Namun di sisi lain, banyak ekonom berpendapat bahwa sistem politik otoriter tidak sesuai dengan perekonomian yang fleksibel dan terbuka yang diperlukan untuk memenuhi standar hidup yang setara dengan negara-negara yang secara resmi “berpendapatan tinggi”.

Mungkin ada bahaya jika Xi memprioritaskan ideologi dibandingkan pemerintahan yang efektif, atau kontrol dibandingkan pragmatisme.

Bagi kebanyakan orang, hal ini baik-baik saja ketika perekonomian sedang baik. Namun ketika China berhasil keluar dari tiga tahun tanpa pandemi Covid-19, dengan banyak orang yang berjuang untuk mendapatkan pekerjaan dan nilai rumah keluarga yang anjlok, lain ceritanya.

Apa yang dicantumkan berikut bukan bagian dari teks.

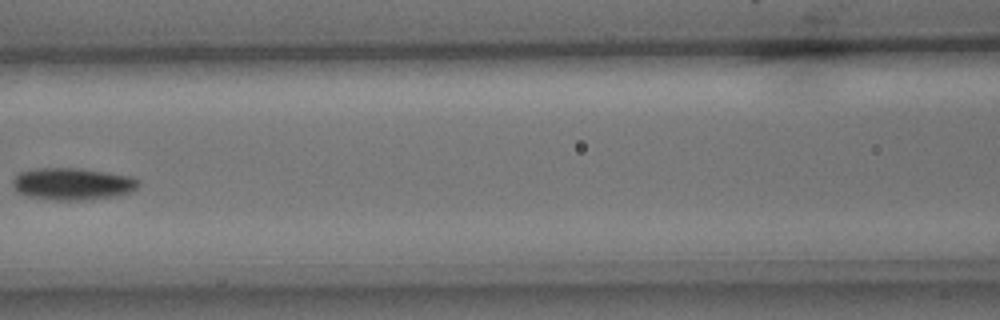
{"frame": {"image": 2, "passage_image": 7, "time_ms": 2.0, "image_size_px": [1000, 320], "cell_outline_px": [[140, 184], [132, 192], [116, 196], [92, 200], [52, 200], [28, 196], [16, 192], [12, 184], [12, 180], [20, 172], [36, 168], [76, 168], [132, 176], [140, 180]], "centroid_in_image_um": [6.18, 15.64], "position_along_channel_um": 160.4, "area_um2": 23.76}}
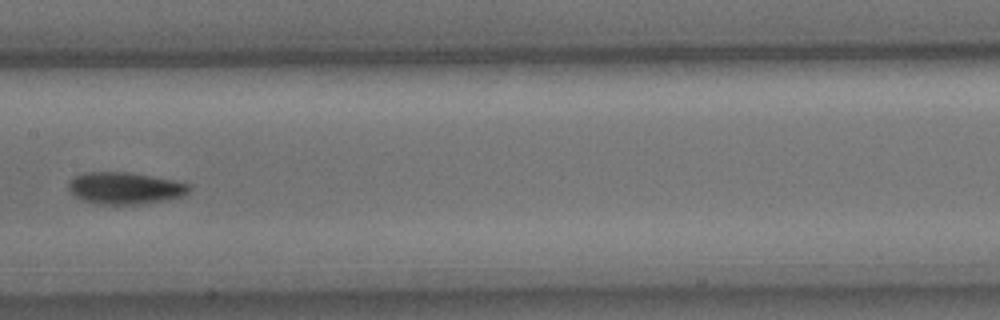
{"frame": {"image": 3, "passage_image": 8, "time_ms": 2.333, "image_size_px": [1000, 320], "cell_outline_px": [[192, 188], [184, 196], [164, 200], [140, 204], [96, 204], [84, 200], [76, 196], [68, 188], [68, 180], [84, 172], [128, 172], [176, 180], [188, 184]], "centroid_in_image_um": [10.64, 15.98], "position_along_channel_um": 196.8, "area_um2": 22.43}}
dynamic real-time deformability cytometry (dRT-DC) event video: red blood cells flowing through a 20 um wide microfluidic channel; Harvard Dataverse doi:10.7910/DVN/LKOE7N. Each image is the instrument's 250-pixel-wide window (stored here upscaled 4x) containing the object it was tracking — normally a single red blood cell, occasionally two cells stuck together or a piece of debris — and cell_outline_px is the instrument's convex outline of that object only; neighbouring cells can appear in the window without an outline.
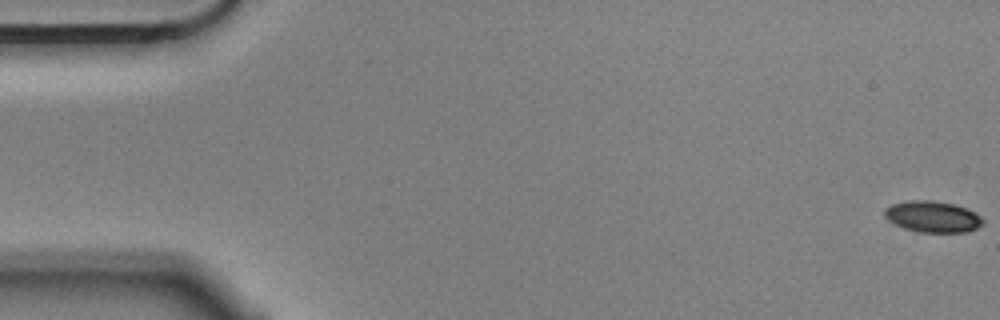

Hal ini menjadi relevan pada deskripsi “bom waktu” Biden, yang menunjukkan adanya kerusuhan sipil atau, yang lebih serius lagi, semacam tindakan kebijakan luar negeri yang berbahaya sebagai tanggapan terhadap hal tersebut.

Namun saat ini, hal tersebut hanyalah spekulasi belaka. China telah keluar dari sejumlah krisis di masa lalu. Namun tidak ada keraguan bahwa kepemimpinan negara ini kini menghadapi serangkaian tantangan unik.

“Apakah mereka khawatir dengan situasi saat ini? Tentu saja mereka melihat angkanya,” kata Fatas.

“Apakah mereka memahami apa yang perlu dilakukan? Saya tidak yakin. Dugaan saya adalah mereka kehilangan beberapa hal yang mendasar bagi masa depan China.”